Lebih lanjut Suwandi mengatakan bahwa pisang mas sangat diminati oleh konsumen di Singapura dan China. Tidak hanya pisang mas, di Lampung ini sudah mengekspor pisang cavendish. Imagenya Indonesia itu masih impor pisang, saya katakan itu tidak benar, kita tidak ada impor pisang, bahkan kita sudah ekspor pisang.
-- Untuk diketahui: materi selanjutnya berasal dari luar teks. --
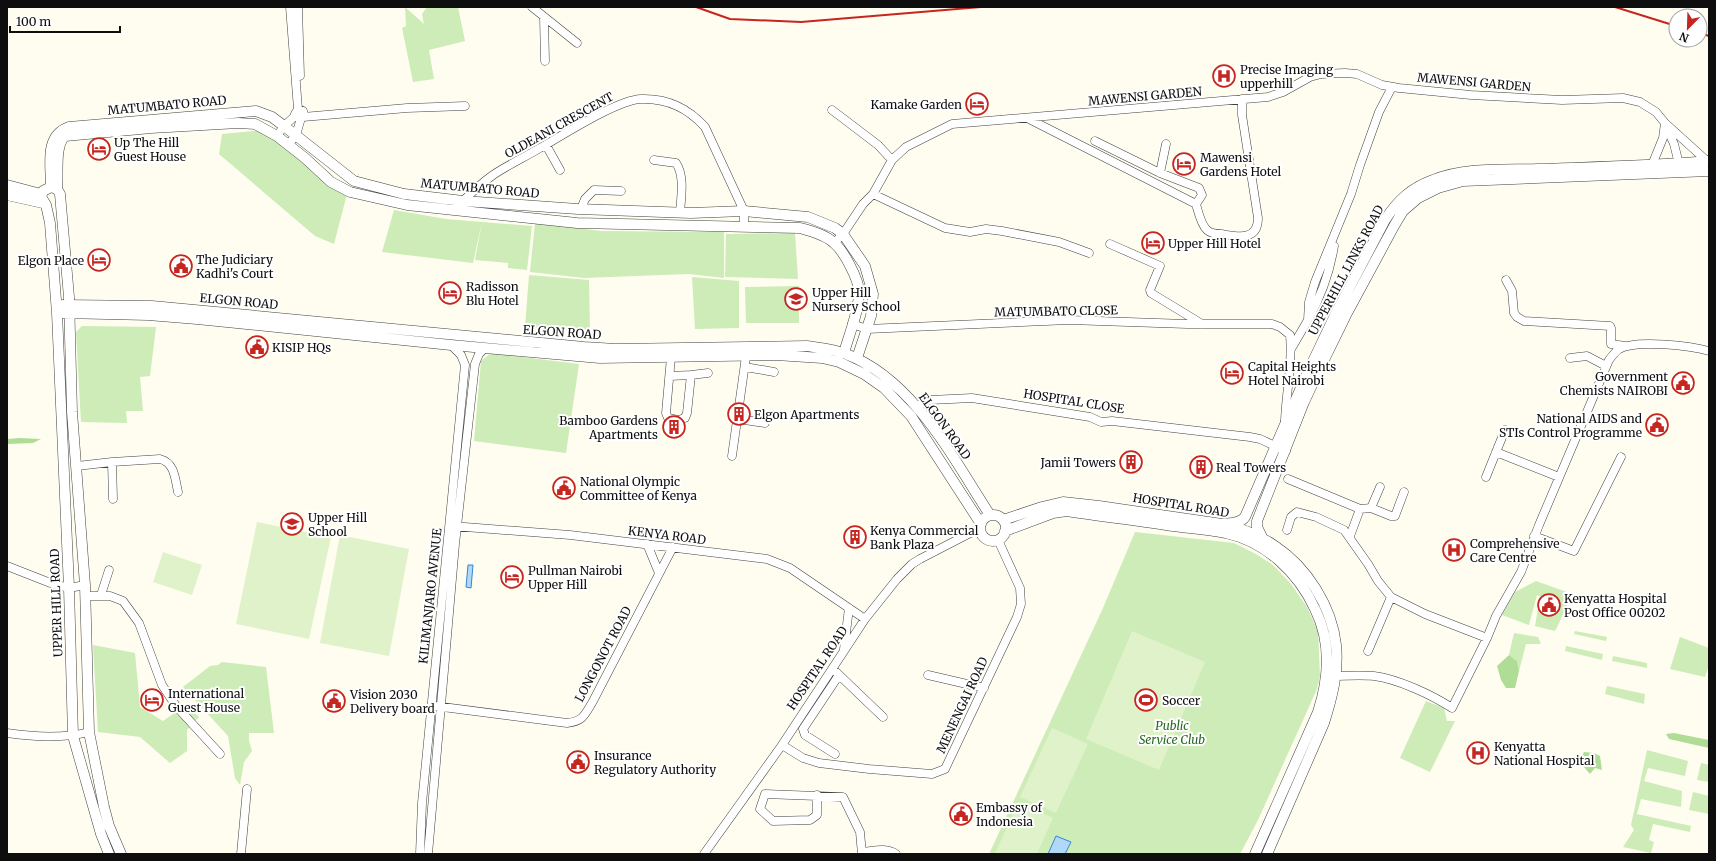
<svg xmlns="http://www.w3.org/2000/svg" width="1716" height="861" viewBox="0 0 1716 861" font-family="Merriweather,serif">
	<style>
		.green { fill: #cdecb7 }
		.forest { fill: #afdd95 }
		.pitch { fill: #e0f2c9 }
		.water { fill: #b1d8f9; stroke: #3586d3 }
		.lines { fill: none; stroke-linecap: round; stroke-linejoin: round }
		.minor-casing { stroke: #414141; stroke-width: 9 }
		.tertiary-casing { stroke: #414141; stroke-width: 11 }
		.minor { stroke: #fff; stroke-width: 8 }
		.tertiary { stroke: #fff; stroke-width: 10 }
		.rail { stroke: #c5261f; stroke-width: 2 }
		.labels { text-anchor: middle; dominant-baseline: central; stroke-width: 4; stroke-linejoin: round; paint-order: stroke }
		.poi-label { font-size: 12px; fill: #0e0e0e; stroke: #fff; text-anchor: start }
		.street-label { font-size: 12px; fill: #0e0e0e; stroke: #fff }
		.park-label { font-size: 12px; font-style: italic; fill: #24691b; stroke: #fff }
	</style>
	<rect width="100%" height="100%" fill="#fffdef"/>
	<path class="green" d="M405 7 424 24 422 14 427 7H458L465 41 429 50 434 79 413 82 402 28 406 26Z
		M263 130 347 194 334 244 315 236 219 154 222 134Z
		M394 210 446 219 482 222 473 263 382 252Z
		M482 222 532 226 527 270 508 268V263L475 260Z
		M535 223 601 231 724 232V278L689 274 584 278 530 272Z
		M795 233 798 279 725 277 726 234Z
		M529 275 589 280 590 332 525 327Z
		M692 277 739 281V328L695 329Z
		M799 286V323H746L745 287Z
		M82 326 156 327 150 376 140 377 143 411H126L127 423 81 422 76 332Z
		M491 353 579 364 566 453 474 441 481 361Z
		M1135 532 1234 543 1254 553 1273 565 1291 584 1307 607 1318 631 1320 676 1317 689 1258 820 1240 854H989L1103 608Z
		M1536 581 1575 595C1565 605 1562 619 1555 631L1535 626 1540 596 1537 595 1529 625 1502 615 1515 592Z
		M1575 631 1607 637 1606 641 1574 634Z
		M1514 633 1538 637 1541 644H1526L1519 671 1517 661 1509 655Z
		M1680 637 1709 648V665L1705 677 1670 669Z
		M93 645 135 653 140 707 163 721 187 704 199 717 187 730V751L170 763 140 737 98 732Z
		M1566 646 1603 654 1602 660 1565 651Z
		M1613 656 1647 663V668L1612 661Z
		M222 662 266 667 274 733H249V741L252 751 244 762 240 785 235 778 228 736 183 687 210 666 218 665Z
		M1607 686 1645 694 1644 704 1605 694Z
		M1426 701 1444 708 1447 721H1455L1430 772 1400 758Z
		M1647 750 1688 761 1685 776 1648 768 1644 781 1682 791 1681 807 1641 799 1637 814 1691 826 1690 832 1653 824 1649 840 1654 842 1651 853 1623 847 1634 830 1631 825Z
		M1701 763 1709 765V782L1697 780Z
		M1693 792 1709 796V814L1689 810Z"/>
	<path class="forest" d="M20 438 41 439 33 443 7 444V439Z
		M1509 655 1517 661 1519 671 1515 688H1506L1501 680 1497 666Z
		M1674 733 1709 740V748L1669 739 1666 734Z
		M1584 752 1594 753 1600 756 1602 770 1595 768 1590 774 1583 766 1580 760Z"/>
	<path class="pitch" d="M257 522 331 537 309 639 236 624Z
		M340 535 409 549 389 656 320 643Z
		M163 552 202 565 192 595 153 582Z
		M1132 631 1205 662 1159 770 1086 739Z
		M1052 728 1088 744 1056 813 1020 797Z
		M1018 802 1053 818 1037 854H995Z"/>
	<path class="water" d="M468 565H473L471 588 466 587Z
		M1056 836 1071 842 1065 854H1048Z"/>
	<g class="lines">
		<g class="minor-casing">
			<path id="minor" d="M290 7 298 109 295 114 297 117 301 118
				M298 7 300 76
				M532 7 577 43
				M544 17 545 61
				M832 110 878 145 892 160
				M303 117 407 108 465 106
				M1029 119 1196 204
				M1666 126 1674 144 1680 168
				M277 136 284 126 295 116
				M1095 141 1160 173 1199 188 1202 195 1196 204
				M288 145 296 135 301 118 304 115 303 111 298 109
				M546 145 560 170
				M654 160 676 163C685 176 681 198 680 212
				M1652 170V165L1663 138 1665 123
				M1160 173 1166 144
				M873 194 945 228 970 232 986 229 1002 231 1059 242 1089 253
				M463 201C472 192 482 183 493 175 508 165 525 157 540 148 563 135 617 100 641 99 667 98 688 108 705 127L744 211V227
				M1196 204C1198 211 1201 225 1207 230 1211 234 1217 234 1222 234 1238 237 1258 241 1258 218L1242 115V99
				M581 209 585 199 594 190 621 191
				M834 243 843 234 863 204 873 194 892 160 906 147 952 124 1268 97 1283 92 1310 77 1321 74 1345 73 1357 74 1382 85 1399 88 1471 95 1562 100 1623 98 1640 102 1656 112 1665 123 1707 161
				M1110 244 1160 266 1150 290 1151 293 1202 324
				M1506 280 1512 291 1514 313 1517 317 1524 321 1610 326 1611 328V344L1625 346
				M1309 318C1321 296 1330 271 1334 246
				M852 324 867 329 1069 320 1187 324H1272L1280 327 1290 335C1293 364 1286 392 1285 421
				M1291 349 1308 320 1309 302 1315 282 1351 194 1360 165 1379 112 1392 87
				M1570 358 1587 356 1606 366
				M745 367 774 372
				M691 375 708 373
				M670 376 691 375 687 413 685 418 678 420 668 418 666 413 671 357
				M916 407 922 403 930 400 972 398 1090 417 1101 422 1112 421 1250 437 1260 439 1286 451
				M738 419 765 423
				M1496 452 1559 477
				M732 456 746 356
				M112 462 113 499
				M77 466 112 462 160 459C175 463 175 479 178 492
				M1486 477 1505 430
				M1288 479 1360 509
				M1371 508 1391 516H1395L1404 492
				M452 526 570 535 767 559 790 568 865 619
				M1287 530 1291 517 1297 512 1316 517 1344 530 1368 564 1378 581 1391 597 1425 614 1487 638
				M1350 536 1360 509 1371 508 1380 487
				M1534 536 1574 551 1621 457
				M647 544 659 573
				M7 566 53 584 69 588 85 585
				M101 595 109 570
				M86 596H110L123 601 139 623 162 685 176 706 220 754
				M844 649 849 608
				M1368 651 1391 597
				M836 672 883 717
				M928 675 984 688
				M1330 676C1345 676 1360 675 1374 676 1398 679 1432 695 1452 708L1487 638 1496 616 1521 572 1539 525 1609 360C1612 356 1615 352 1619 349 1636 339 1691 346 1709 351
				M435 706 567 723C583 721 584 716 592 703L673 547
				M7 733C34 737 62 739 89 732
				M782 745 803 758 819 763 869 769 932 774 945 769 1017 617 1021 604 1020 588 998 540
				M835 754 805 735 803 729 839 675
				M817 795V815L810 820 773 821 760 809 765 794 843 797 860 832 862 854
				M862 852C873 851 887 847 896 854
				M241 854 247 789
				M420 854 422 803 465 365 461 355 451 345
				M428 854 455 544 475 364 479 354 485 348
				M704 854 782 745 865 619 897 579 912 564 920 559 980 528"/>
		</g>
		<g class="tertiary-casing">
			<path id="tertiary" d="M7 185 41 194
				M51 187C51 165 44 136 69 127L256 111 272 117 284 126 354 181 404 194 463 201 578 209 691 213 744 211 808 217 835 228 843 234 865 266 873 294 871 316 857 358
				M57 189C59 175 54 146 65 136L151 128 238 123 255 124 277 136 305 158 331 182 350 192 407 205 577 223 800 228C811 231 826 235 834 243 844 251 859 280 859 292 859 312 849 334 844 353
				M7 195 43 203
				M63 305 152 306 584 347 616 349 807 346C820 348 834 349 846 354 914 380 952 457 990 515
				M63 313 148 315 197 319 451 345 600 358 776 355 822 358 839 362 864 374 884 388 911 416 981 524
				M980 528a13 13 0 1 1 26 0a13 13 0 1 1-26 0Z
				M1003 520 1042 507 1063 502 1099 506 1222 524C1240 528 1259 535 1275 546 1307 567 1332 607 1336 645 1339 671 1332 698 1324 723L1267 854
				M1222 524C1230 523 1240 524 1245 517L1306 376 1336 313 1385 220C1397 201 1411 188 1433 180 1465 167 1504 170 1538 169 1595 167 1652 166 1709 161
				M1005 531 1053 513 1067 511C1100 516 1133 520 1166 525 1186 528 1206 529 1226 533 1266 542 1298 572 1315 609 1331 641 1329 678 1318 712L1255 854
				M1263 539 1257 527V521L1304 402 1320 368 1346 315 1394 226 1403 211 1418 198 1438 188 1463 181 1709 171
				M109 854 101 834 73 736 69 588 57 313 50 223 46 205 41 197 43 191 51 187 57 189 60 194 69 297 72 412 85 585 89 732 104 807 109 826 121 854"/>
		</g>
		<use href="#minor" class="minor"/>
		<use href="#tertiary" class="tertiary"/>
		<path class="rail" d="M696 7 730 19 801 22 981 7
			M1615 7 1676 26
			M1700 33 1709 36"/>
	</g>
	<defs>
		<g id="hospital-ring" transform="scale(1.15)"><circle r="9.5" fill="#fff" stroke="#c5261f" stroke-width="1.5"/><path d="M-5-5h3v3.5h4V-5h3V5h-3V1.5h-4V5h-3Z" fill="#c5261f"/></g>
		<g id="hotel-ring" transform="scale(1.15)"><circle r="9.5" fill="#fff" stroke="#c5261f" stroke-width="1.5"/><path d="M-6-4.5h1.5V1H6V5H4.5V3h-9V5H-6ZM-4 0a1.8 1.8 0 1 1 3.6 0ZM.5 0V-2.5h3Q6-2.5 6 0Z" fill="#c5261f"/></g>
		<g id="civic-ring" transform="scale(1.15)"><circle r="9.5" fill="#fff" stroke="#c5261f" stroke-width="1.5"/><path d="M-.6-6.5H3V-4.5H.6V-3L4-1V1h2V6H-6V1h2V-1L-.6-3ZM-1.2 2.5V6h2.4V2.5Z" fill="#c5261f"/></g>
		<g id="school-ring" transform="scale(1.15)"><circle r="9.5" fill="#fff" stroke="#c5261f" stroke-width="1.5"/><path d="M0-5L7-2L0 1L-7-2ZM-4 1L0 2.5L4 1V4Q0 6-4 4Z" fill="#c5261f"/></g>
		<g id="building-ring" transform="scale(1.15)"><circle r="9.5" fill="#fff" stroke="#c5261f" stroke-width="1.5"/><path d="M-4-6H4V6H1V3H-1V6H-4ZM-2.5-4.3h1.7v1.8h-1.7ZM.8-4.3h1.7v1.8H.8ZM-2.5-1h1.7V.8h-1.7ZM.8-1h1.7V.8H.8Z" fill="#c5261f"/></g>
		<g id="stadium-ring" transform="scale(1.15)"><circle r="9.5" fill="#fff" stroke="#c5261f" stroke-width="1.5"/><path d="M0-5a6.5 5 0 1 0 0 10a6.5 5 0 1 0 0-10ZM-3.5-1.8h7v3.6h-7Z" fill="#c5261f"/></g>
	</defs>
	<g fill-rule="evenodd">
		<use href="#hospital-ring" x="1224" y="76"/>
		<use href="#hotel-ring" x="977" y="104"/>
		<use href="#hotel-ring" x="99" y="149"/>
		<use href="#hotel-ring" x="1184" y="164"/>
		<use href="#hotel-ring" x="1153" y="243"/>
		<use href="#hotel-ring" x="99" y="260"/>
		<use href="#civic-ring" x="181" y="266"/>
		<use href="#hotel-ring" x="450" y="293"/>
		<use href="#school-ring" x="796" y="299"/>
		<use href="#civic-ring" x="257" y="347"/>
		<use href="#hotel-ring" x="1232" y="373"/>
		<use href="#civic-ring" x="1683" y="383"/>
		<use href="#building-ring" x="739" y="414"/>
		<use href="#civic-ring" x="1657" y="425"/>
		<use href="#building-ring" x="674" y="427"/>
		<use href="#building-ring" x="1131" y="462"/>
		<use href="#building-ring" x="1201" y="467"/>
		<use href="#civic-ring" x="564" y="488"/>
		<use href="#school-ring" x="292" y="524"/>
		<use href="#building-ring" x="855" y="537"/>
		<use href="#hospital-ring" x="1454" y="550"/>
		<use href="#hotel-ring" x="512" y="577"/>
		<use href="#civic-ring" x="1549" y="605"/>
		<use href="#hotel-ring" x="152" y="700"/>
		<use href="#stadium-ring" x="1146" y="700"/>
		<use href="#civic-ring" x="334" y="701"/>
		<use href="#hospital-ring" x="1478" y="753"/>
		<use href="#civic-ring" x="578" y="762"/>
		<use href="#civic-ring" x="961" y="814"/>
	</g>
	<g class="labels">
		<g class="poi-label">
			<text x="1240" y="69">Precise Imaging<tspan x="1240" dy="14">upperhill</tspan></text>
			<text x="962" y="104" text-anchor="end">Kamake Garden</text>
			<text x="114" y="142">Up The Hill<tspan x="114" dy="14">Guest House</tspan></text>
			<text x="1200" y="157">Mawensi<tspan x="1200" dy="14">Gardens Hotel</tspan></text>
			<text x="1168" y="243">Upper Hill Hotel</text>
			<text x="196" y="259">The Judiciary<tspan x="196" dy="14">Kadhi's Court</tspan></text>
			<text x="84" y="260" text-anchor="end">Elgon Place</text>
			<text x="466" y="286">Radisson<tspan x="466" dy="14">Blu Hotel</tspan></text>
			<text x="812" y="292">Upper Hill<tspan x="812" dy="14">Nursery School</tspan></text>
			<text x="272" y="347">KISIP HQs</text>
			<text x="1248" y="366">Capital Heights<tspan x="1248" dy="14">Hotel Nairobi</tspan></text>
			<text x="1668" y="376" text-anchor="end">Government<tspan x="1668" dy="14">Chemists NAIROBI</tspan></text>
			<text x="754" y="414">Elgon Apartments</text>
			<text x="1642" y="418" text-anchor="end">National AIDS and<tspan x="1642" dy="14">STIs Control Programme</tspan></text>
			<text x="658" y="420" text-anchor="end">Bamboo Gardens<tspan x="658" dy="14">Apartments</tspan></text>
			<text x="1116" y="462" text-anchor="end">Jamii Towers</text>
			<text x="1216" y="467">Real Towers</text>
			<text x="580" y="481">National Olympic<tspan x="580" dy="14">Committee of Kenya</tspan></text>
			<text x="308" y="517">Upper Hill<tspan x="308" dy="14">School</tspan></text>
			<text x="870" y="530">Kenya Commercial<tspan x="870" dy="14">Bank Plaza</tspan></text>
			<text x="1470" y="543">Comprehensive<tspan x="1470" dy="14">Care Centre</tspan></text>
			<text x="528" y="570">Pullman Nairobi<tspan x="528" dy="14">Upper Hill</tspan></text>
			<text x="1564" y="598">Kenyatta Hospital<tspan x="1564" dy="14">Post Office 00202</tspan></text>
			<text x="168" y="693">International<tspan x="168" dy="14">Guest House</tspan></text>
			<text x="350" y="694">Vision 2030<tspan x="350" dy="14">Delivery board</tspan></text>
			<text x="1162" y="700">Soccer</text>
			<text x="1494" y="746">Kenyatta<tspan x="1494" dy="14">National Hospital</tspan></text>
			<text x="594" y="755">Insurance<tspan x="594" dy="14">Regulatory Authority</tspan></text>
			<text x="976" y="807">Embassy of<tspan x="976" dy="14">Indonesia</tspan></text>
		</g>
		<g class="street-label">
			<text transform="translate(1474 82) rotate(5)">MAWENSI GARDEN</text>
			<text transform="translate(1145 96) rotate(-5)">MAWENSI GARDEN</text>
			<text transform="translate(167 105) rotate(-5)">MATUMBATO ROAD</text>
			<text transform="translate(559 125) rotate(-29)">OLDEANI CRESCENT</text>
			<text transform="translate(480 188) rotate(5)">MATUMBATO ROAD</text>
			<text transform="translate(1346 270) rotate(-62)">UPPERHILL LINKS ROAD</text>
			<text transform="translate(239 301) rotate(5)">ELGON ROAD</text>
			<text transform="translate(1056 311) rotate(-1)">MATUMBATO CLOSE</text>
			<text transform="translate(562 332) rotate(4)">ELGON ROAD</text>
			<text transform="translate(1074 401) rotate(9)">HOSPITAL CLOSE</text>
			<text transform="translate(945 426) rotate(54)">ELGON ROAD</text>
			<text transform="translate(1181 505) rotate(9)">HOSPITAL ROAD</text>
			<text transform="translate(667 535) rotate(7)">KENYA ROAD</text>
			<text transform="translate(430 596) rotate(-84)">KILIMANJARO AVENUE</text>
			<text transform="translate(56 603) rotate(-92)">UPPER HILL ROAD</text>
			<text transform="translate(603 654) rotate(-62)">LONGONOT ROAD</text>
			<text transform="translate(817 668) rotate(-56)">HOSPITAL ROAD</text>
			<text transform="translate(962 705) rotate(-65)">MENENGAI ROAD</text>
		</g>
		<g class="park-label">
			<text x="1172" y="725">Public<tspan x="1172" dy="14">Service Club</tspan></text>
		</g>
	</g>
	<rect width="1716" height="861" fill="none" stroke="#0e0e0e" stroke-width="16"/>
	<g transform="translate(1688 28) rotate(203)"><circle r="19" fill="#ffffff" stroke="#9f9f9f"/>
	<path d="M0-3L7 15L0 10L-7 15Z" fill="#c5261f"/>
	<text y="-6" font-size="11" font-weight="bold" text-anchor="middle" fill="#0e0e0e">N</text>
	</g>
	<path d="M10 26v6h110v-6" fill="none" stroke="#0e0e0e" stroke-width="2"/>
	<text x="16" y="26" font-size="12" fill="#0e0e0e" stroke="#ffffff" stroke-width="3" paint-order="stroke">100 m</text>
</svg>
"Jadi, mari bersama kembangkan potensi pisang ini, sehingga ke depan bisa memasok kebutuhan pasar lokal dan luar negeri. Cintai produksi dalam negeri, konsumsi pangan lokal dan viva Republik Indonesia. Salam dari lampung," tandas Suwandi.
Pada kesempatan yang sama, Kadis Tanaman Pangan dan Hortikultura Provinsi Lampung, Achmad Chrisna Putra mengatakan bahwa ada 3 jenis pisang yang dibudidayakan, yakni mas kirana, barangan, dan cavendish. Untuk lahannya di Lampung ini totalnya bisa mencapai 1.000 hektare, khusus di Tanggamus 500 hektare.
"Untuk penanamannya kami mengembangkan dengan kultur jaringan. Jadi tanamannya bisa tumbuh seragam dan kompak," katanya.
Staf PT Great Giant Pineapple yang menangani pisang di Tanggamus, Sigit menambahkan, permintaan pasar dalam negeri sampai 3.000 kardus per minggu, sedangkan yang bisa dipasok dari daerah sini baru 500 kardus per minggu. Artinya masih ada peluang pasar sekitar 6 kali lipat dari pemasok sekarang, artinya potensi pasar luar biasa.
"Tidak hanya potensi pasar dalam negeri, potensi pasar luar negeri juga sangat besar," sebutnya.
Untuk Singapura, permintaan sebanyak 1 kontainer sekitar 5,6 ton per minggu dan China sebanyak 2 kontainer sekitar 10 ton lebih per minggu. Realisasinya, permintaan sebanyak ini baru bisa kami penuhi hanya 108 kardus. "Hal ini menjadi peluang besar hampir 15 kali lipat," kata Sigit.